● Your instructions
Each line from the one containing "120. Convention Relative" through the last line of the records below is to be repeated as written, with nothing added.

[Opening Provided information section]

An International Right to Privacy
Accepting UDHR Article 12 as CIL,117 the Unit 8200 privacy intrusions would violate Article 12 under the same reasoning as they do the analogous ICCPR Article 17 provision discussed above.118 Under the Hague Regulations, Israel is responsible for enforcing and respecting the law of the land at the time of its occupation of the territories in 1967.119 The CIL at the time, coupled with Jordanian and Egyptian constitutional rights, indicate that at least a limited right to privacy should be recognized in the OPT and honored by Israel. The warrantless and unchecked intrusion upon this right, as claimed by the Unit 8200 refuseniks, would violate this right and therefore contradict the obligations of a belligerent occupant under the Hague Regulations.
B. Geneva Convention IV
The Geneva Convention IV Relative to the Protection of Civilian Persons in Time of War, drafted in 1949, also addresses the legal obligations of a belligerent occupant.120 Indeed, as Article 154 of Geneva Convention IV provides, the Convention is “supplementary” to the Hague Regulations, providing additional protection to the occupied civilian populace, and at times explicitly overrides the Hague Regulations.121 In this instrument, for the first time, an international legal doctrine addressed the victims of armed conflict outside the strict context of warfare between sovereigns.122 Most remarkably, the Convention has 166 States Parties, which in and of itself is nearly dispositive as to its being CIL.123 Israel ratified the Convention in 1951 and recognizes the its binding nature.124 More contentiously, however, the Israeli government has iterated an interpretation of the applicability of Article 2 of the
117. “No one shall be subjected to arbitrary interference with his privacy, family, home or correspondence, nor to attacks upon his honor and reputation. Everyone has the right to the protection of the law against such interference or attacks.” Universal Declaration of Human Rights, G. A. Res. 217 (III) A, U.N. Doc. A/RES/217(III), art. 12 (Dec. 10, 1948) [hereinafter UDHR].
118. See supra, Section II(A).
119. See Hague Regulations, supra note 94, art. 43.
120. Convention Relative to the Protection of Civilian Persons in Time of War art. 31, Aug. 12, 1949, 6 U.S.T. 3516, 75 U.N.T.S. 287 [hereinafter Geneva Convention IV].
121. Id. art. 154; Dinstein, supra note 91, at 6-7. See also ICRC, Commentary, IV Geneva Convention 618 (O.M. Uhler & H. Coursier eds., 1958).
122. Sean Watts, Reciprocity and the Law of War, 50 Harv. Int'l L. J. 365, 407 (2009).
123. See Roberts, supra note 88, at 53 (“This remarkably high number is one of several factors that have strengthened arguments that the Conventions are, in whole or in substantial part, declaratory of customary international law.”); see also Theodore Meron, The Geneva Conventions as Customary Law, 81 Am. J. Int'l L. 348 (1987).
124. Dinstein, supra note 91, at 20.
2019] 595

[Closing Provided information section]

● Task answer
120. Convention Relative to the Protection of Civilian Persons in Time of War art. 31, Aug. 12, 1949, 6 U.S.T. 3516, 75 U.N.T.S. 287 [hereinafter Geneva Convention IV].
121. Id. art. 154; Dinstein, supra note 91, at 6-7. See also ICRC, Commentary, IV Geneva Convention 618 (O.M. Uhler & H. Coursier eds., 1958).
122. Sean Watts, Reciprocity and the Law of War, 50 Harv. Int'l L. J. 365, 407 (2009).
123. See Roberts, supra note 88, at 53 (“This remarkably high number is one of several factors that have strengthened arguments that the Conventions are, in whole or in substantial part, declaratory of customary international law.”); see also Theodore Meron, The Geneva Conventions as Customary Law, 81 Am. J. Int'l L. 348 (1987).
124. Dinstein, supra note 91, at 20.
2019] 595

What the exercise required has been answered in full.